Alex Liu is a senior in the Department of Computer Science and Engineering. He also recently founded the Science and Computing Club (SoCo). The student organization aims to bring together students from the School of Engineering and Applied Sciences and beyond to discuss current, pressing issues like political polarization on social media, technology addiction, and algorithmic bias.
Where are you from?
Why did you choose to go into engineering?
My dad got me into coding when I was young. Plus, the grade school that I went to was very STEM-oriented so that also inspired me to pursue engineering.
What do you like most about engineering at UB?
I enjoy how research-oriented the professors are, and how open they are to working with undergraduates. Some of the projects I've helped out with and heard about have been really rewarding and interesting.
What motivated you to start the Society and Computing Club?
For a good part of my undergraduate career I've been interested in computer science topics like algorithms, machine learning, and big data. Aside from a few ethics-related assignments in my CS classes, most of my understanding of the negative effects of these industries has come from science fiction, be it AI ruling the world or algorithms that determine future-criminals before they become them (I've only understood recently that this is indeed happening in real life).
Watching the documentary The Social Dilemma changed all that. Not only did I begin to learn how real and pervasive the effects of computing on society were, but I also noticed how much it affected my own life. Seeing scenes in the documentary like getting sucked down a YouTube rabbit hole, worrying about your image on social media, and feeling the addictive urge to check your cell phone were especially powerful because I have personally experienced all of these behaviors. The biggest gut punch was when I realized that the academic interests I mentioned – algorithms, machine learning, big data – were the very technologies that enabled these behaviors. This is the reason why I started the Society and Computing Club: As an engineer, to learn how I can create technologies responsibly and ethically in my future career; As a citizen, to understand the effects of computing on democracy, mental health, privacy, and other aspects of society.
What are the goals of Society and Computing?
Society and Computing (SoCo) does not claim to have the answers to the problems that we discuss, such as political polarization on social media, technology addiction, and algorithmic bias. Rather, our main goal is just to start a conversation around these problems among the student population. And to fully respect the breadth and depth of these problems, we will need as diverse a body of people as possible involved in this conversation. That's why another one of my goals for this club is to be interdisciplinary, both in terms of the student body, but also in terms of the faculty speakers we bring in. The final goal is to promote research projects related to society and computing that faculty are performing around campus.
Is there anything particularly exciting that your organization is doing?
Yes! For our inaugural event, we will be discussing the documentary The Social Dilemma. We're also really excited about our upcoming speaker series, starting in March. We anticipate having UB professors in philosophy, communications, and computer science talk about their research and work related to society and computing. Some topics include AI ethics, political speech on social media, and machine learning in society.

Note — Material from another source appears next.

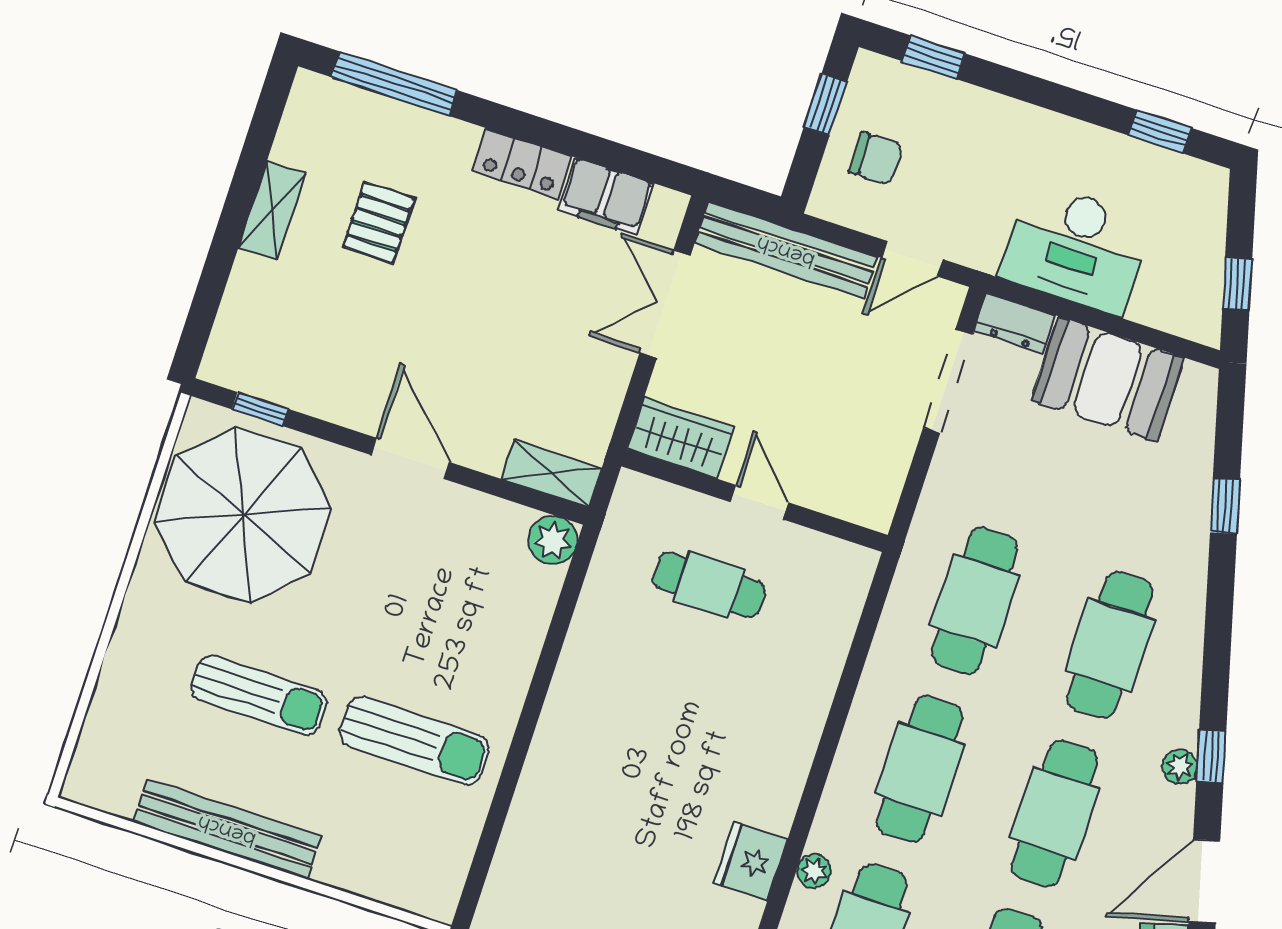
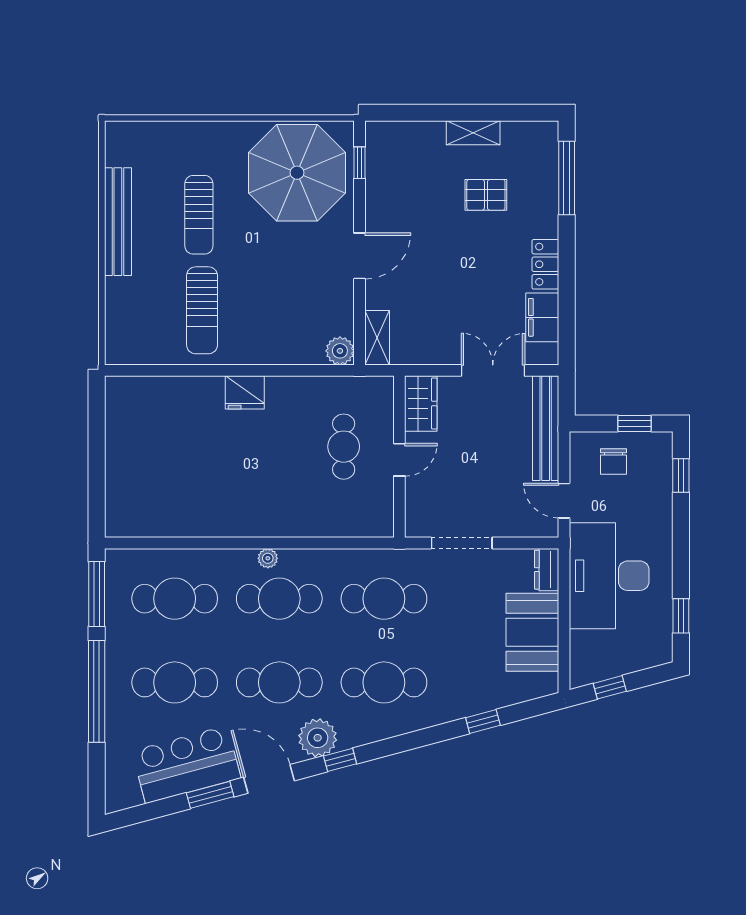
desk: (1075, 248) -> (609, 576), width x1.36, depth x1.30
doorway: (948, 381) -> (462, 543), moved
plant: (1180, 767) -> (318, 738), width x1.87, depth x1.87
fridge: (751, 861) -> (245, 392), moved, turned 180
plant: (814, 871) -> (268, 558), moved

What are you working on right now?
I'm working on getting the word of this club out to students. We currently have lots of interest from within the CSE department, but there is a lot more outreach to be done within SEAS as a whole, and also outside SEAS. Besides that, we're working to recruit more faculty to come join our speaker series!
What are you passionate about?
I'm passionate about learning from a diverse array of fields, not just that of my major. Many of the questions we want to ask in this club cannot be solved by computer science and engineering alone. We need to examine these problems from all different academic angles, and I want to prepare myself for that.
Has there been a particular faculty member that has been formative during your time at UB?
Professor Atri Rudra has been instrumental in my development as a student and researcher. I took his introductory algorithms class a few years back and really enjoyed it. After that class, I did (and still am doing) theoretical computer science research with him. It was during our research meetings that the idea for SoCo was seeded, and he was instrumental in helping me get this club up and running. Through this process we discovered our mutual interest in society and computing related topics, and he was able to introduce me to many other faculty members that helped the club's start in one way or another. In all these settings, Atri has been honest, insightful, and overall a great person to talk to. It's been awesome getting to know him over my undergraduate career!
What are your future plans?
Right now my plan is to pursue a PhD after I graduate. Hopefully I will be able to do research that is relevant to SoCo, as that is my primary interest.
What is your advice for prospective students?
My main advice to prospective students is to challenge yourself to be as interdisciplinary of a student as possible. This could mean taking as many classes as possible outside of your major, getting involved in interdisciplinary clubs, or adding a minor or a second major (finances and time permitting).
Personally, I've really enjoyed taking non-STEM courses not because I don't enjoy STEM, but because doing so has actually enhanced my experience as a STEM major. First, I believe that doing so directly improves your skills within your own major. As an example, my experience reading court case arguments in law class has made me much better at writing proofs for theoretical computer science courses and research. Second, you will be introduced to all sorts of cool and new academic fields. This happened to me after I took an economics class, when I discovered the wonderful world of game theory sitting at the intersection of economics and computer science. Most importantly, stepping outside your academic comfort zone is a great way of introducing yourself to fresh ways of thinking and looking at the world, while sharpening your own critical thinking skills.